In welchem Jahr leben wir eigentlich?
von Andreas Birken
Seit Heribert Illig das Mittelalter um 297 Jahre gekürzt hat, wurde immer wieder scherzhaft die Frage gestellt, ob wir denn statt im Jahre 2004 im Jahre 1707 leben. Aber die Frage hat für jeden, der sich mit Chronologie beschäftigt, einen ernsthaften Aspekt; denn es ist der Tat jetzt schon schwierig auszurechnen, wieviel Zeit z.B. zwischen dem 1. September 1581 und dem 1. September 1583 (nach gregorianischem Kalender) verstrichen ist. Zwei volle (gregorianische) Jahre waren es jedenfalls nicht, weil zwischen dem 4. und 15. Oktober 1582 keine Zeit stattgefunden hat. Genauso schwierig ist es offenbar für die Bürgermeister von Städten, die in der Römerzeit gegründet worden sind, nachzurechnen, wie alt ihre Stadt ist. Hier liegt die Schwierigkeit darin, dass es in Rechnung nach Ären niemals ein Jahr Null gibt, sondern nur einen Zeitpunkt Null. Zwischen dem 1. Januar -1 und dem 1. Januar +1 lag nur ein Jahr nicht zwei. Die Astronomen haben das Problem so gelöst, dass sie das Jahr 1 v. Christus zum Jahr astronomisch Null gemacht haben. Damit sind aber die negativen Jahre immer noch im Spiel und von 60 v. Chr. bis 60 n. Chr. waren es nicht 100 sondern 120 Jahre.

### Gestellte Aufgabe 1
Wiederholen Sie die Datensätze wortgetreu vom Anfang bis einschließlich der Zeile mit „Write the **kern encoding of this score.“. Lassen Sie die Bilder in Ihrer Antwort weg.

### Daten zur Aufgabe
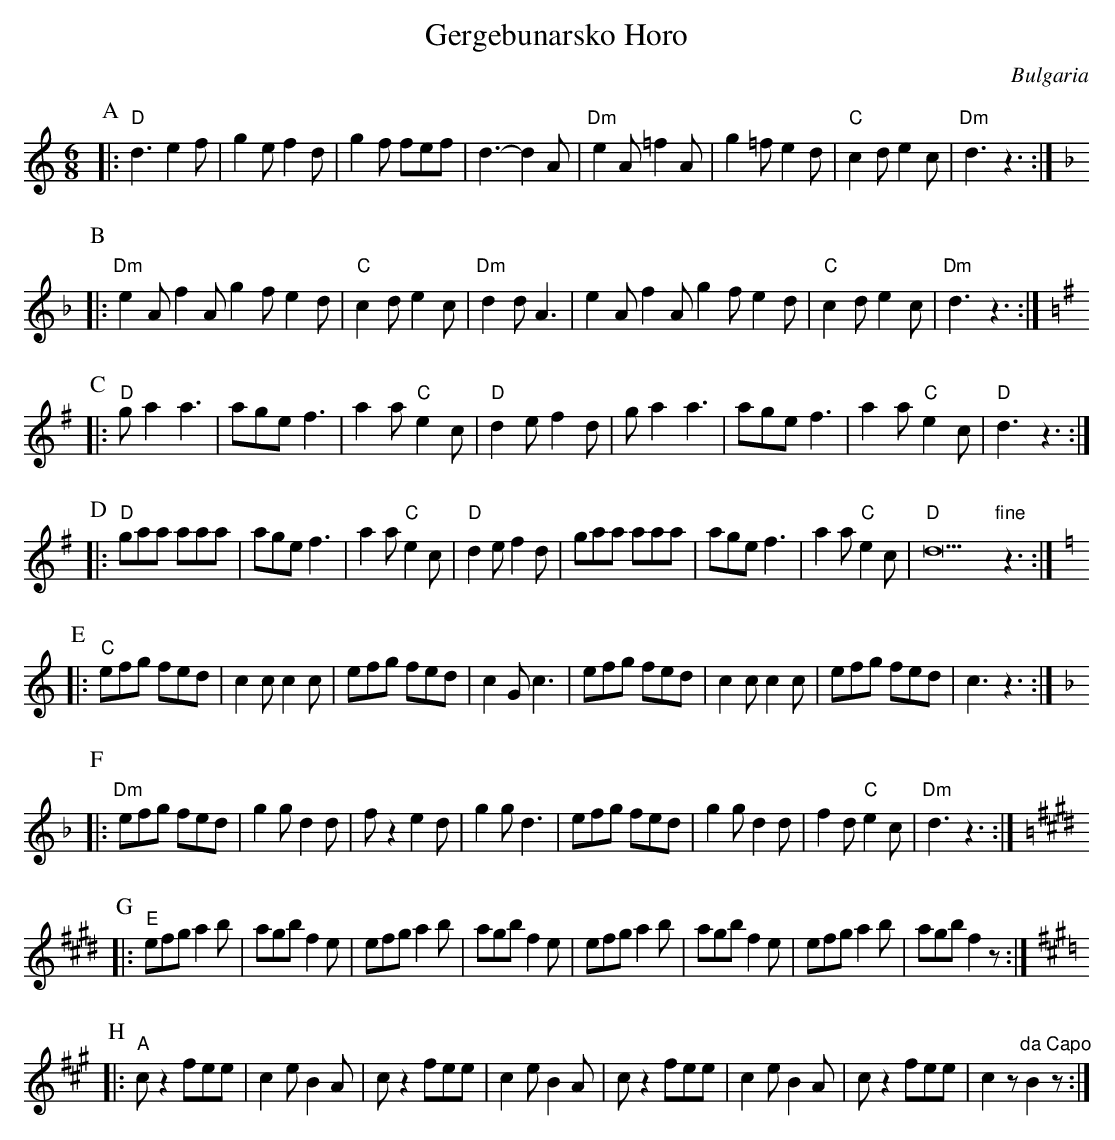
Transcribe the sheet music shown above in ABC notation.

X:1
T: Gergebunarsko Horo
O: Bulgaria
M: 6/8
L: 1/8
K: DDor
P: A
|: "D"d3 e2f | g2e f2d | g2f fef | d3- d2A | "Dm"e2A =f2A | g2=f e2d | "C"c2d e2c | "Dm"d3 z3 :| [K:Dm]
P: B
|: "Dm"e2A f2A g2f e2d | "C"c2d e2c | "Dm"d2d A3 | e2A f2A g2f e2d | "C"c2d e2c | "Dm"d3 z3 :| [K:DMix]
P: C
|: "D"ga2 a3 | age f3 | a2a "C"e2c | "D"d2e f2d | ga2 a3 | age f3 | a2a "C"e2c | "D"d3 z3 :|
P: D
|: "D"gaa aaa | age f3 | a2a "C"e2c | "D"d2e f2d | gaa aaa | age f3 | a2a "C"e2c | "D"d23 "fine"z3 :| [K:C]
P: E
|: "C"efg fed | c2c c2c | efg fed | c2G c3 | efg fed | c2c c2c | efg fed | c3 z3 :| [K:Dm]
P: F
|: "Dm"efg fed | g2g d2d | fz2 e2d | g2g d3 | efg fed | g2g d2d | f2d "C"e2c | "Dm"d3 z3 :| [K:E]
P: G
|: "E"efg a2b | agb f2e | efg a2b | agb f2e | efg a2b | agb f2e | efg a2b | agb f2z :| [K:A]
P: H
|: "A"cz2 fee | c2e B2A | cz2 fee | c2e B2A | cz2 fee | c2e B2A | cz2 fee | c2z "da Capo"B2z :|
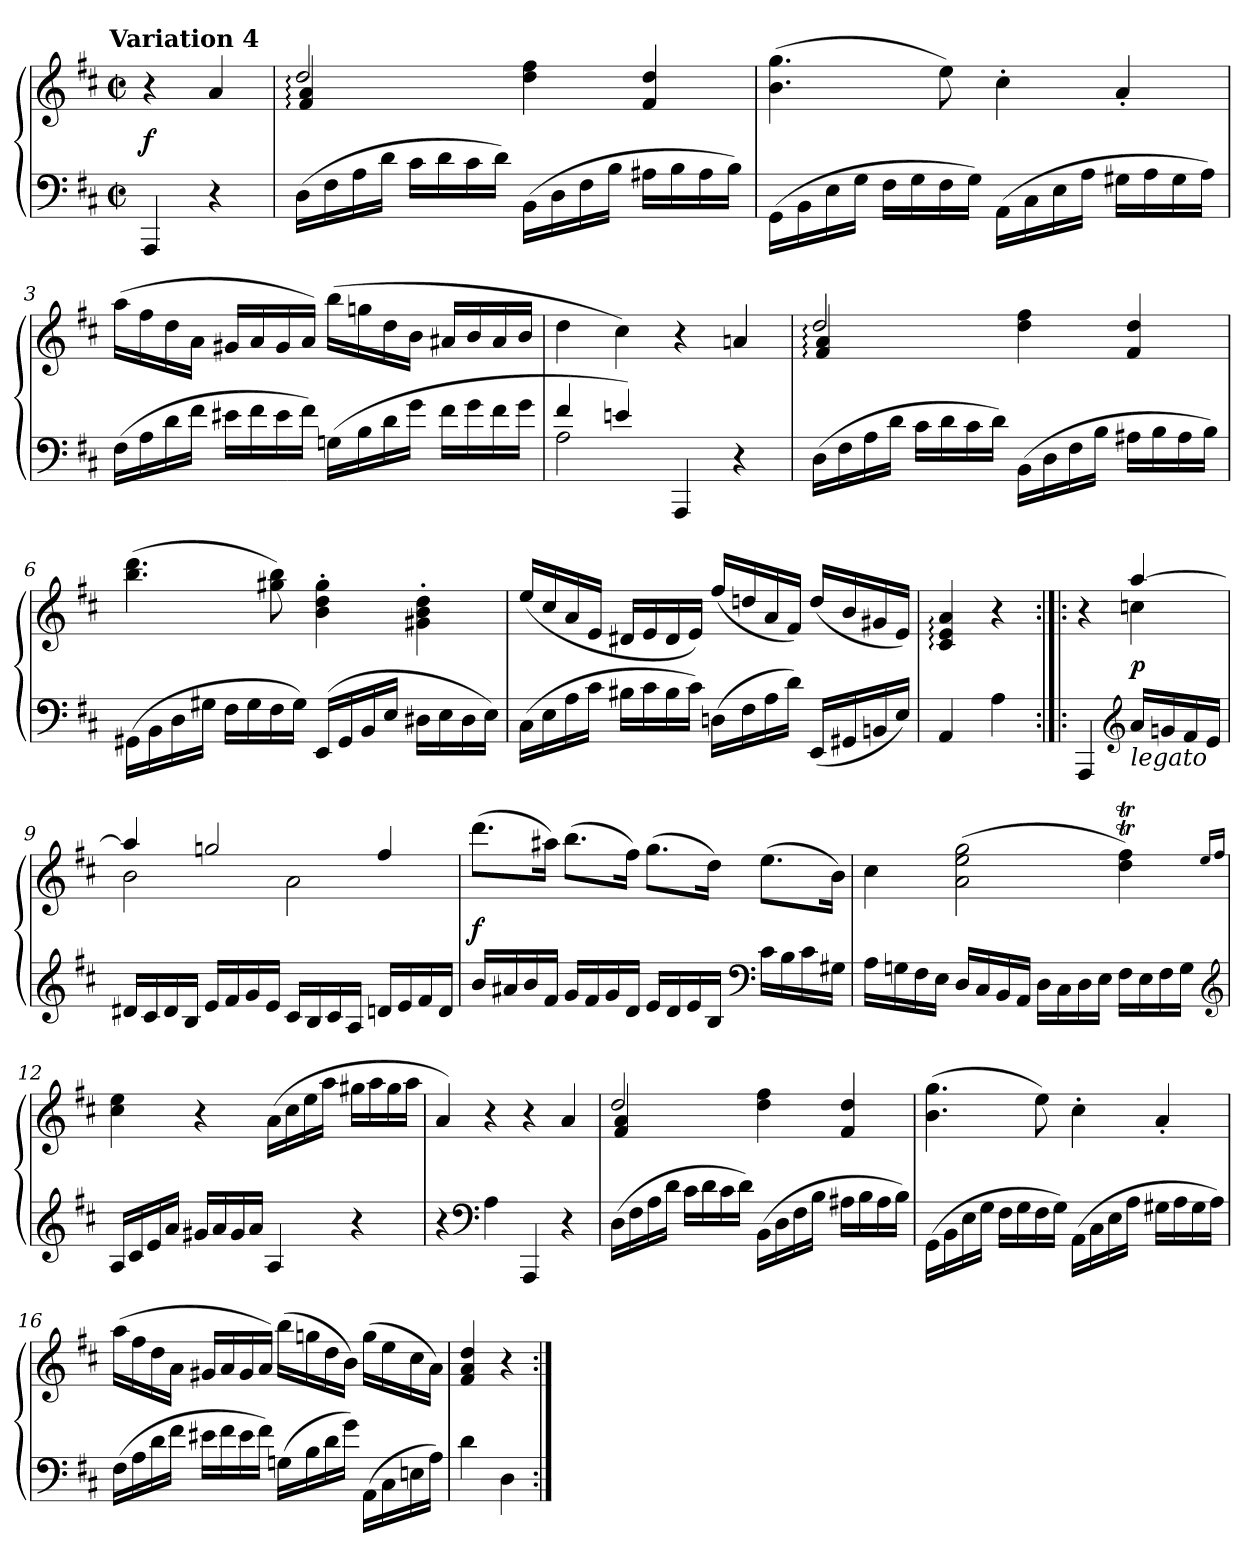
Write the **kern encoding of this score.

**kern	**kern	**dynam
*part1	*part1	*part1
*staff2	*staff1	*staff1/2
*clefF4	*clefG2	*
*k[f#c#]	*k[f#c#]	*
*D:	*D:	*
!!LO:TX:omd:t=Variation 4
*M2/2	*M2/2	*
*met(c|)	*met(c|)	*
*MM120	*MM120	*
=	=	=
4AAA	4r	f
4r	4a	.
=1	=1	=1
*	*^	*
(16DLL	2dd:	4f#:/ 4a:/	.
16F#	.	.	.
16A	.	.	.
16dJJ	.	.	.
16c#LL	.	4ryy	.
16d	.	.	.
16c#	.	.	.
16dJJ)	.	.	.
(16BBLL	2ryy	4dd 4ff#	.
16D	.	.	.
16F#	.	.	.
16BJJ	.	.	.
16A#XLL	.	4f# 4dd	.
16B	.	.	.
16A#	.	.	.
16BJJ)	.	.	.
*	*v	*v	*
=2	=2	=2
(16GG\LL	(4.b 4.gg	.
16BB\	.	.
16E\	.	.
16G\JJ	.	.
16F#LL	.	.
16G	.	.
16F#	8ee)	.
16GJJ)	.	.
(16AALL	4cc#'	.
16C#	.	.
16E	.	.
16AJJ	.	.
16G#XLL	4a'	.
16A	.	.
16G#	.	.
16AJJ)	.	.
=3	=3	=3
(16F#LL	(16aaLL	.
16A	16ff#	.
16d	16dd	.
16f#JJ	16aJJ	.
16e#XLL	16g#XLL	.
16f#	16a	.
16e#	16g#	.
16f#JJ)	16aJJ)	.
(16GnLL	(16bbLL	.
16B	16ggn	.
16d	16dd	.
16gJJ	16bJJ	.
16f#LL	16a#XLL	.
16g	16b	.
16f#	16a#	.
16gJJ	16bJJ	.
=4	=4	=4
*^	*	*
4f#	2A	4dd	.
4en)	.	4cc#)	.
4AAA	2ryy	4r	.
4r	.	4an	.
*v	*v	*	*
=5	=5	=5
*	*^	*
(16DLL	2dd:	4f#:/ 4a:/	.
16F#	.	.	.
16A	.	.	.
16dJJ	.	.	.
16c#LL	.	4ryy	.
16d	.	.	.
16c#	.	.	.
16dJJ)	.	.	.
(16BBLL	2ryy	4dd 4ff#	.
16D	.	.	.
16F#	.	.	.
16BJJ	.	.	.
16A#XLL	.	4f#/ 4dd/	.
16B	.	.	.
16A#	.	.	.
16BJJ)	.	.	.
*	*v	*v	*
=6	=6	=6
(>16GG#X\LL	(4.bb 4.ddd	.
16BB\	.	.
16D\	.	.
16G#X\JJ	.	.
16F#LL	.	.
16G#	.	.
16F#	8gg#X 8bb)	.
16G#JJ)	.	.
(>16EELL	4b' 4dd' 4gg#'	.
16GG#	.	.
16BB	.	.
16EJJ	.	.
16D#XLL	4g#X' 4b' 4dd'	.
16E	.	.
16D#	.	.
16EJJ)	.	.
=7	=7	=7
(16C#LL	(16eeLL	.
16E	16cc#	.
16A	16a	.
16c#JJ	16eJJ	.
16B#XLL	16d#XLL	.
16c#	16e	.
16B#	16d#	.
16c#JJ)	16eJJ)	.
(16DnLL	(16ff#/LL	.
16F#	16ddn/	.
16A	16a/	.
16dJJ)	16f#/JJ)	.
(16EELL	(16ddLL	.
16GG#X	16b	.
16BBn	16g#X	.
16EJJ)	16eJJ)	.
=8	=8	=8
4AA	4c#: 4e: 4a:	.
4A	4r	.
=:|!|:	=:|!|:	=:|!|:
*	*^	*
4AAA	4r	4ryy	.
*clefG2	*	*	*
!LO:TX:b:i:t=legato	!	!	!
16aLL	[4aa	4ccn	p
16gn	.	.	.
16f#	.	.	.
16eJJ	.	.	.
=9	=9	=9	=9
16d#XLL	4aa]	2b	.
16c#	.	.	.
16d#	.	.	.
16BJJ	.	.	.
16eLL	2ggn	.	.
16f#	.	.	.
16g	.	.	.
16eJJ	.	.	.
16c#LL	.	2a	.
16B	.	.	.
16c#	.	.	.
16AJJ	.	.	.
16dnLL	4ff#	.	.
16e	.	.	.
16f#	.	.	.
16dJJ	.	.	.
*	*v	*v	*
=10	=10	=10
16bLL	(8.dddL	f
16a#X	.	.
16b	.	.
16f#JJ	16aa#XJk)	.
16gLL	(8.bbL	.
16f#	.	.
16g	.	.
16dJJ	16ff#Jk)	.
16eLL	(8.ggL	.
16d	.	.
16e	.	.
16BJJ	16ddJk)	.
*clefF4	*	*
16c#LL	(8.eeL	.
16B	.	.
16c#	.	.
16G#XJJ	16bJk)	.
=11	=11	=11
16ALL	4cc#	.
16Gn	.	.
16F#	.	.
16EJJ	.	.
16DLL	(2a 2ee 2gg	.
16C#	.	.
16BB	.	.
16AAJJ	.	.
16DLL	.	.
16C#	.	.
16D	.	.
16EJJ	.	.
16F#LL	4ddT 4ff#T)	.
16E	.	.
16F#	.	.
16GJJ	.	.
*clefG2	*	*
.	16qee/LL	.
.	16qff#/JJ	.
=12	=12	=12
16ALL	4cc#TTT 4eeTTT	.
16c#	.	.
16e	.	.
16aJJ	.	.
16g#XLL	4r	.
16a	.	.
16g#	.	.
16aJJ	.	.
4A	(16aLL	.
.	16cc#	.
.	16ee	.
.	16aaJJ	.
4r	16gg#XLL	.
.	16aa	.
.	16gg#	.
.	16aaJJ	.
=13	=13	=13
4r	4a)	.
*clefF4	*	*
4A	4r	.
4AAA	4r	.
4r	4a	.
=14	=14	=14
*	*^	*
(16DLL	2dd	4f#/ 4a/	.
16F#	.	.	.
16A	.	.	.
16dJJ	.	.	.
16c#LL	.	4ryy	.
16d	.	.	.
16c#	.	.	.
16dJJ)	.	.	.
(16BBLL	2ryy	4dd 4ff#	.
16D	.	.	.
16F#	.	.	.
16BJJ	.	.	.
16A#XLL	.	4f#/ 4dd/	.
16B	.	.	.
16A#	.	.	.
16BJJ)	.	.	.
*	*v	*v	*
=15	=15	=15
(16GG\LL	(4.b 4.gg	.
16BB\	.	.
16E\	.	.
16G\JJ	.	.
16F#LL	.	.
16G	.	.
16F#	8ee)	.
16GJJ)	.	.
(16AALL	4cc#'	.
16C#	.	.
16E	.	.
16AJJ	.	.
16G#XLL	4a'	.
16A	.	.
16G#	.	.
16AJJ)	.	.
=16	=16	=16
(16F#LL	(16aaLL	.
16A	16ff#	.
16d	16dd	.
16f#JJ	16aJJ	.
16e#XLL	16g#XLL	.
16f#	16a	.
16e#	16g#	.
16f#JJ)	16aJJ)	.
(16GnLL	(16bbLL	.
16B	16ggn	.
16d	16dd	.
16gJJ)	16bJJ)	.
(16AALL	(16ggLL	.
16C#	16ee	.
16En	16cc#	.
16AJJ)	16aJJ)	.
=17	=17	=17
4d	4f# 4a 4dd	.
4D	4r	.
=:|!	=:|!	=:|!
*-	*-	*-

### Gestellte Aufgabe 2
Nennen Sie alle Datumsangaben im Text über die Zeitrechnung, die auf den ersten Tag eines Monats fallen.

### Fertige Antwort 1
Transcribe the sheet music shown above in ABC notation.

X:1
T: Gergebunarsko Horo
O: Bulgaria
M: 6/8
L: 1/8
K: DDor
P: A
|: "D"d3 e2f | g2e f2d | g2f fef | d3- d2A | "Dm"e2A =f2A | g2=f e2d | "C"c2d e2c | "Dm"d3 z3 :| [K:Dm]
P: B
|: "Dm"e2A f2A g2f e2d | "C"c2d e2c | "Dm"d2d A3 | e2A f2A g2f e2d | "C"c2d e2c | "Dm"d3 z3 :| [K:DMix]
P: C
|: "D"ga2 a3 | age f3 | a2a "C"e2c | "D"d2e f2d | ga2 a3 | age f3 | a2a "C"e2c | "D"d3 z3 :|
P: D
|: "D"gaa aaa | age f3 | a2a "C"e2c | "D"d2e f2d | gaa aaa | age f3 | a2a "C"e2c | "D"d23 "fine"z3 :| [K:C]
P: E
|: "C"efg fed | c2c c2c | efg fed | c2G c3 | efg fed | c2c c2c | efg fed | c3 z3 :| [K:Dm]
P: F
|: "Dm"efg fed | g2g d2d | fz2 e2d | g2g d3 | efg fed | g2g d2d | f2d "C"e2c | "Dm"d3 z3 :| [K:E]
P: G
|: "E"efg a2b | agb f2e | efg a2b | agb f2e | efg a2b | agb f2e | efg a2b | agb f2z :| [K:A]
P: H
|: "A"cz2 fee | c2e B2A | cz2 fee | c2e B2A | cz2 fee | c2e B2A | cz2 fee | c2z "da Capo"B2z :|
Write the **kern encoding of this score.

### Fertige Antwort 2
1. September 1581
1. September 1583
1. Januar -1
1. Januar +1